### Task objective
Reproduce every one of the items below verbatim, line for line.

# Dataset content start

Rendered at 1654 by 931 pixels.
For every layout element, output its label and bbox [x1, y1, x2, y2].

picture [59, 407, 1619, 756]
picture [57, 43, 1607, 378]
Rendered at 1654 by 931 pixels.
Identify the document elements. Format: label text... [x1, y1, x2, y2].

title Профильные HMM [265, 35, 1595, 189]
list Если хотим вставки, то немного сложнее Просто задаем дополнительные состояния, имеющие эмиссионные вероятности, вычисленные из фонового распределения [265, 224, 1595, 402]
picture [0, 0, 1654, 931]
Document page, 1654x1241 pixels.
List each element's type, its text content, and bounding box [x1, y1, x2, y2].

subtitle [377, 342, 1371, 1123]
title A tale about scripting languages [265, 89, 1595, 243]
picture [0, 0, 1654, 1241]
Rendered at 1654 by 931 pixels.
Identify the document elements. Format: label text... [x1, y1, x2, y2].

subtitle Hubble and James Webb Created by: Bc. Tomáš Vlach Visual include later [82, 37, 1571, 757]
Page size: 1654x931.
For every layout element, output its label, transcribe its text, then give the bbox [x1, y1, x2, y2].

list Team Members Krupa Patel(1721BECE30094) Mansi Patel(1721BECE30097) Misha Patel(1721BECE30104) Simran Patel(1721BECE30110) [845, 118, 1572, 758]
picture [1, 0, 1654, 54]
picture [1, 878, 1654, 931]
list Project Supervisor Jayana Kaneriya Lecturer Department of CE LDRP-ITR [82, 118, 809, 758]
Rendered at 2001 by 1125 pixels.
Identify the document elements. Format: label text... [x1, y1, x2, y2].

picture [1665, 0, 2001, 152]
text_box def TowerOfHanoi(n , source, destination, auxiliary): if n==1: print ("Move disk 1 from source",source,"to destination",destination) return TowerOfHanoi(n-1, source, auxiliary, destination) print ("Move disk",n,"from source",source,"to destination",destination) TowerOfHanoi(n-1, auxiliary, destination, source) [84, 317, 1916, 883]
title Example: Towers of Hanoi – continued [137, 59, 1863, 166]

# Dataset content end

### Solution to the exercise
Rendered at 1654 by 931 pixels.
For every layout element, output its label and bbox [x1, y1, x2, y2].

picture [59, 407, 1619, 756]
picture [57, 43, 1607, 378]
Rendered at 1654 by 931 pixels.
Identify the document elements. Format: label text... [x1, y1, x2, y2].

title Профильные HMM [265, 35, 1595, 189]
list Если хотим вставки, то немного сложнее Просто задаем дополнительные состояния, имеющие эмиссионные вероятности, вычисленные из фонового распределения [265, 224, 1595, 402]
picture [0, 0, 1654, 931]
Document page, 1654x1241 pixels.
List each element's type, its text content, and bounding box [x1, y1, x2, y2].

subtitle [377, 342, 1371, 1123]
title A tale about scripting languages [265, 89, 1595, 243]
picture [0, 0, 1654, 1241]
Rendered at 1654 by 931 pixels.
Identify the document elements. Format: label text... [x1, y1, x2, y2].

subtitle Hubble and James Webb Created by: Bc. Tomáš Vlach Visual include later [82, 37, 1571, 757]
Page size: 1654x931.
For every layout element, output its label, transcribe its text, then give the bbox [x1, y1, x2, y2].

list Team Members Krupa Patel(1721BECE30094) Mansi Patel(1721BECE30097) Misha Patel(1721BECE30104) Simran Patel(1721BECE30110) [845, 118, 1572, 758]
picture [1, 0, 1654, 54]
picture [1, 878, 1654, 931]
list Project Supervisor Jayana Kaneriya Lecturer Department of CE LDRP-ITR [82, 118, 809, 758]
Rendered at 2001 by 1125 pixels.
Identify the document elements. Format: label text... [x1, y1, x2, y2].

picture [1665, 0, 2001, 152]
text_box def TowerOfHanoi(n , source, destination, auxiliary): if n==1: print ("Move disk 1 from source",source,"to destination",destination) return TowerOfHanoi(n-1, source, auxiliary, destination) print ("Move disk",n,"from source",source,"to destination",destination) TowerOfHanoi(n-1, auxiliary, destination, source) [84, 317, 1916, 883]
title Example: Towers of Hanoi – continued [137, 59, 1863, 166]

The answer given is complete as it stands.